_What you need to do_
Your answer should consist of the lines in the data below that contain "Гонтарева".

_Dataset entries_
====================

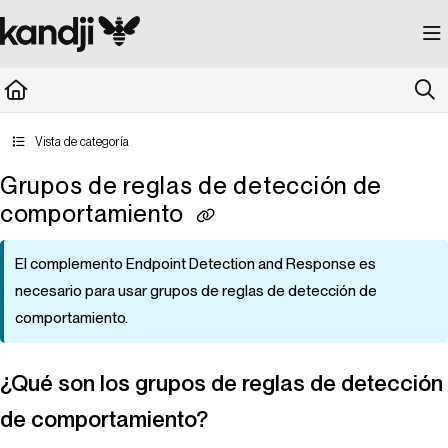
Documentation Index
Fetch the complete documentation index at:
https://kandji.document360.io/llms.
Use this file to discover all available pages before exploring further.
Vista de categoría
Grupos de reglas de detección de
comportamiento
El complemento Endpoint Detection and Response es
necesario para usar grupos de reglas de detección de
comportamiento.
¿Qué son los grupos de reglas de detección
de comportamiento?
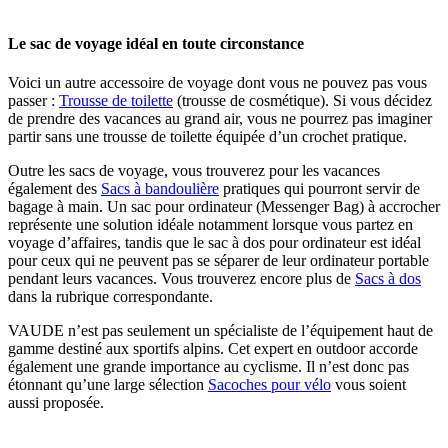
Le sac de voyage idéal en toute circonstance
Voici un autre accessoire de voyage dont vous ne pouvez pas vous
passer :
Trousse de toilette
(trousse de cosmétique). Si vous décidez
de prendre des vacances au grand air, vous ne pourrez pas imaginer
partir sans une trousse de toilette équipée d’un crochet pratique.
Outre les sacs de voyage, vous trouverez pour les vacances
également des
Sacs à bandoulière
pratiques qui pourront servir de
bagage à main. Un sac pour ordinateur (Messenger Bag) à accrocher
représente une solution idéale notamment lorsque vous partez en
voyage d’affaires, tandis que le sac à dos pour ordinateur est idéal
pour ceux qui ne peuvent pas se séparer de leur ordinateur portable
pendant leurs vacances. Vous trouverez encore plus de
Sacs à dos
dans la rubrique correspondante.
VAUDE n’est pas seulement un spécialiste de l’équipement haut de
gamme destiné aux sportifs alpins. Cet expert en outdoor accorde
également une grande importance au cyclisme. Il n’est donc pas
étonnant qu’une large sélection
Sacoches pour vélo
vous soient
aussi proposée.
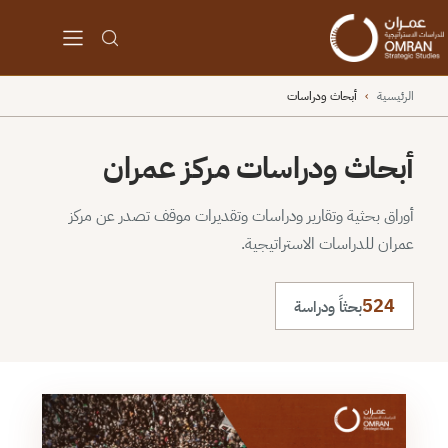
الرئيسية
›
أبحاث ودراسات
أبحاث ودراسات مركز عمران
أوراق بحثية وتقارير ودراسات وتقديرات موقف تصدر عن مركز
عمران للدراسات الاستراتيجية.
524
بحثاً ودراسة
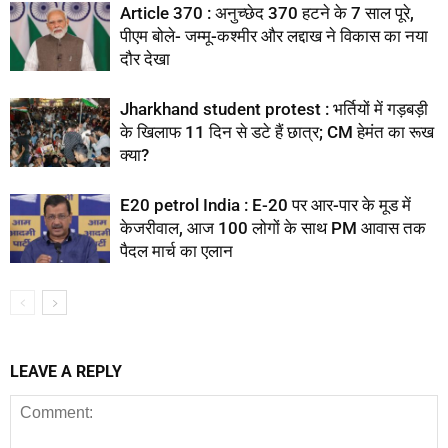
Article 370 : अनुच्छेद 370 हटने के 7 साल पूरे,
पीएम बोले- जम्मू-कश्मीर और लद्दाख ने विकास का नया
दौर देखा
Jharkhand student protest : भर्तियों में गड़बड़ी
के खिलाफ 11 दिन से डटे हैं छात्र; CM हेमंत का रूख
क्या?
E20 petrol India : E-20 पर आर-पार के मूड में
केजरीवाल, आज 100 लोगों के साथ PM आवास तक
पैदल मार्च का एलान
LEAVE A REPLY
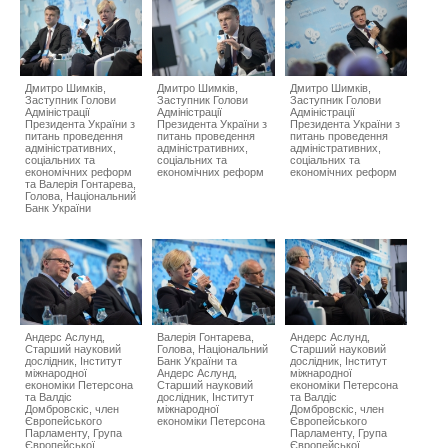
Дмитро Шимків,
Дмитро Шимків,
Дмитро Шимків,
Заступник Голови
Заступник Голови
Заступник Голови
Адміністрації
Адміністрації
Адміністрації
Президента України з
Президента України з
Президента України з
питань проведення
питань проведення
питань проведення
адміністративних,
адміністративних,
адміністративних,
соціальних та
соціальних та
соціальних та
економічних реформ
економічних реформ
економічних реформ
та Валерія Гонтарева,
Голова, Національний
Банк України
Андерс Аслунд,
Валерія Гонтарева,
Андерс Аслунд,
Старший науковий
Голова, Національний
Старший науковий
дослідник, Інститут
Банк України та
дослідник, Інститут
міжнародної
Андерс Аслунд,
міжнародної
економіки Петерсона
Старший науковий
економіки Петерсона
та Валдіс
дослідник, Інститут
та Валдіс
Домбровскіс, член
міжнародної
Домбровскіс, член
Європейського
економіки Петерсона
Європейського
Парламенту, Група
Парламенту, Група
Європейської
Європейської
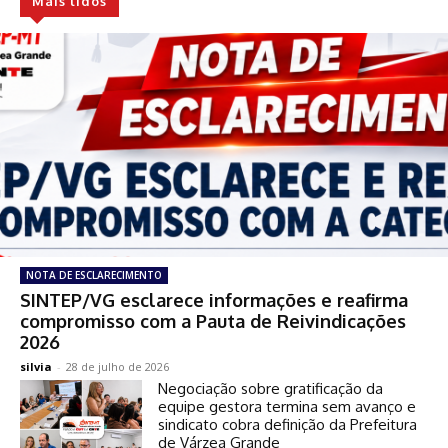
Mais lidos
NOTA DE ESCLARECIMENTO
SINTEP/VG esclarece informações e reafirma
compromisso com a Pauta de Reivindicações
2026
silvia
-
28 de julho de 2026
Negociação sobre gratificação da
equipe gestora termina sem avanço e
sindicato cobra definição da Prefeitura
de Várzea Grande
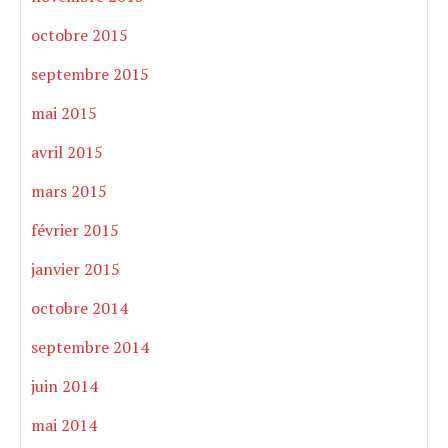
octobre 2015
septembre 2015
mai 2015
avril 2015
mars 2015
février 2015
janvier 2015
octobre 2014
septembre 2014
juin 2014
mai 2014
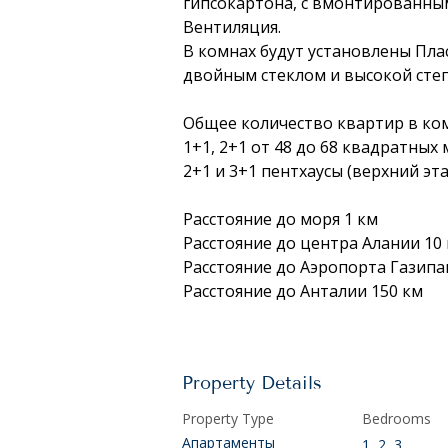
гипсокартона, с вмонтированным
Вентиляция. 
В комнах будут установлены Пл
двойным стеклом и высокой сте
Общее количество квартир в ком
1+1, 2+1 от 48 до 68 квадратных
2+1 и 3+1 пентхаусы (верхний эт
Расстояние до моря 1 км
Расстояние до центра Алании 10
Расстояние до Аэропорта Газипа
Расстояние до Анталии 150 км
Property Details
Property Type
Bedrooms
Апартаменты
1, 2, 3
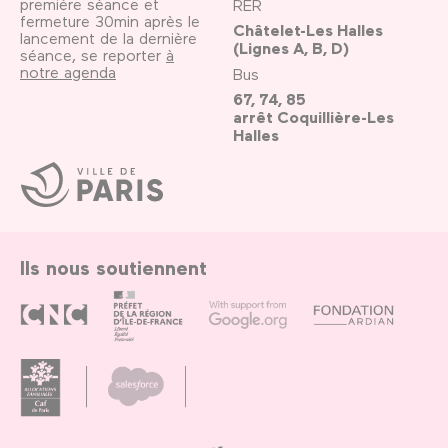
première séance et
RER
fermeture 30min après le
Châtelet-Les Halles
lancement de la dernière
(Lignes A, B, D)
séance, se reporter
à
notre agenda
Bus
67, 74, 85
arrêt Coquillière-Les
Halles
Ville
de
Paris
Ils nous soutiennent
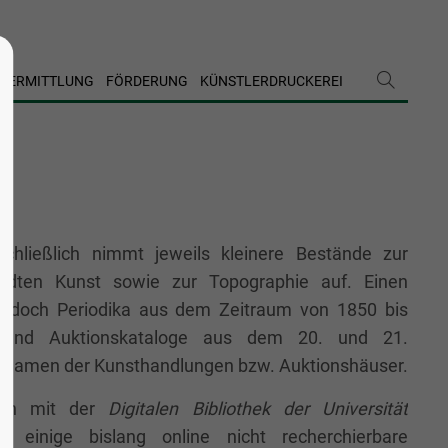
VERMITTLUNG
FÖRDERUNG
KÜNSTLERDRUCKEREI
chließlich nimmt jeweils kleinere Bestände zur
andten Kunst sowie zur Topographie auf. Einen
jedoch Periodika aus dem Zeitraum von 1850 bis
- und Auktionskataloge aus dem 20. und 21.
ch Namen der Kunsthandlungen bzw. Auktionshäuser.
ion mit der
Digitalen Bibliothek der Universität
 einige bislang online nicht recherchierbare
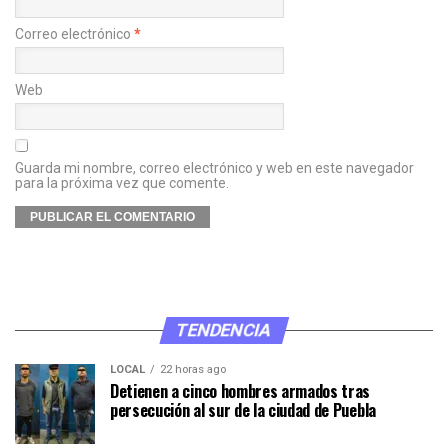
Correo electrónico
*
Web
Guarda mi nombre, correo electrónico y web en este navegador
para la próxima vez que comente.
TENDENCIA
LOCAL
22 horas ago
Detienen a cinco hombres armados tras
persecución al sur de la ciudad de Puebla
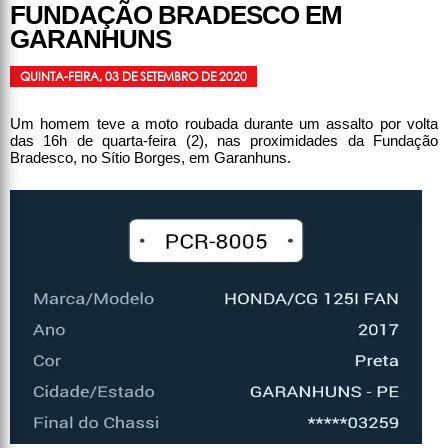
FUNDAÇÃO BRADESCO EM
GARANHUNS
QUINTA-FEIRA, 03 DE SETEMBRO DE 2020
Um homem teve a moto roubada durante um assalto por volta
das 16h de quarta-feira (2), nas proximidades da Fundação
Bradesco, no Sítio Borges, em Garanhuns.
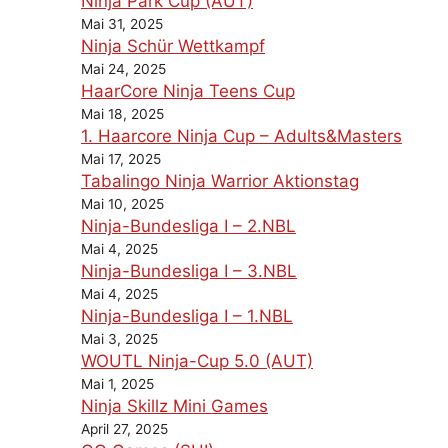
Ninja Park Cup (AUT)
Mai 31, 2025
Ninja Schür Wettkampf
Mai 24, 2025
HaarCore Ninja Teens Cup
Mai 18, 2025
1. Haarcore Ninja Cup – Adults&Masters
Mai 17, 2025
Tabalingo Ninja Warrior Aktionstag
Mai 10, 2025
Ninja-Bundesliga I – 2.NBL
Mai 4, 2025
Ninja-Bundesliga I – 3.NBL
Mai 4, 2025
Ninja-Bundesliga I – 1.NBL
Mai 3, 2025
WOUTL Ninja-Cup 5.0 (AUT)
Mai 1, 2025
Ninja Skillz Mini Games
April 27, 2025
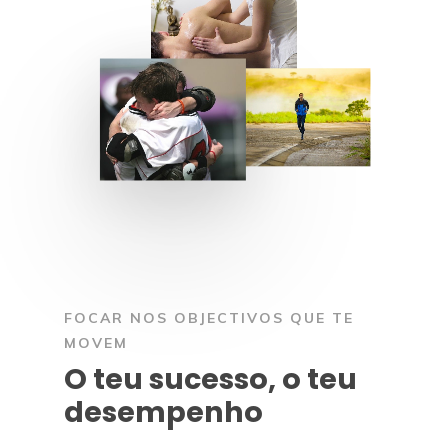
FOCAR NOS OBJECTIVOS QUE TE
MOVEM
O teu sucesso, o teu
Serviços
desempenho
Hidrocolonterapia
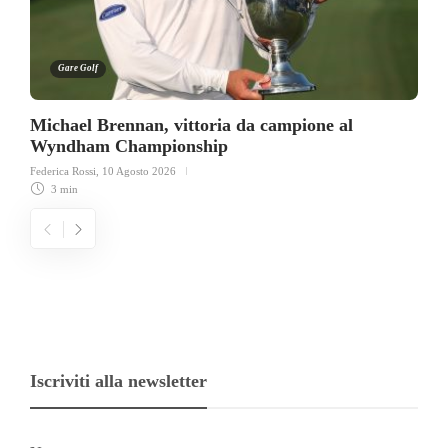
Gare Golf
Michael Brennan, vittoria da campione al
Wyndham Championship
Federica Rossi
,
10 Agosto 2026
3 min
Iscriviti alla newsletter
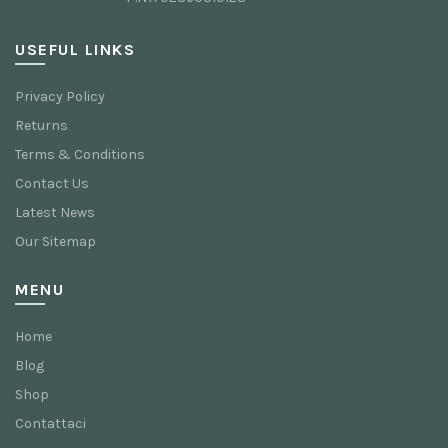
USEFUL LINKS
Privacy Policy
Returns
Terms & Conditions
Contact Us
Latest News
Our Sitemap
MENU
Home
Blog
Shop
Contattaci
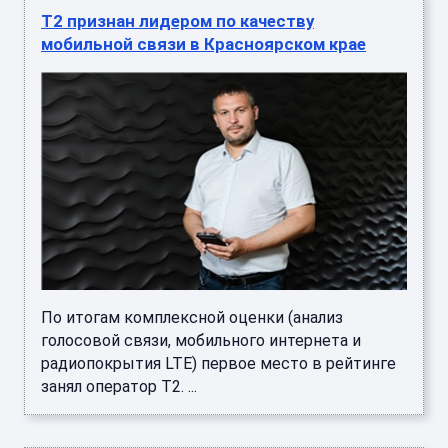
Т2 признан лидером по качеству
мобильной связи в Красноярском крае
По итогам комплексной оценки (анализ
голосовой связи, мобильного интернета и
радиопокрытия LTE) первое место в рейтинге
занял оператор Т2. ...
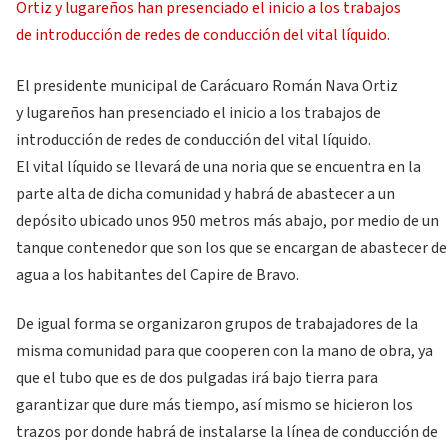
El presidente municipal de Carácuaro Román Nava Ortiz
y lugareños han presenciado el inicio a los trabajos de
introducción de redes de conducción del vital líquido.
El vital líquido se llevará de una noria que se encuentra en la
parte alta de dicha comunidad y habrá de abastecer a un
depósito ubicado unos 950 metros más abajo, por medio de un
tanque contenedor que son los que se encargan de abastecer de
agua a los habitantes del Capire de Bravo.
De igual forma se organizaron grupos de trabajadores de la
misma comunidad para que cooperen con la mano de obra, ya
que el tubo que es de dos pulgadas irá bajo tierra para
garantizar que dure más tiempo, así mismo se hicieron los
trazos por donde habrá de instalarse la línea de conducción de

====================

_Answer to this exercise_
та Валерія Гонтарева,
Валерія Гонтарева,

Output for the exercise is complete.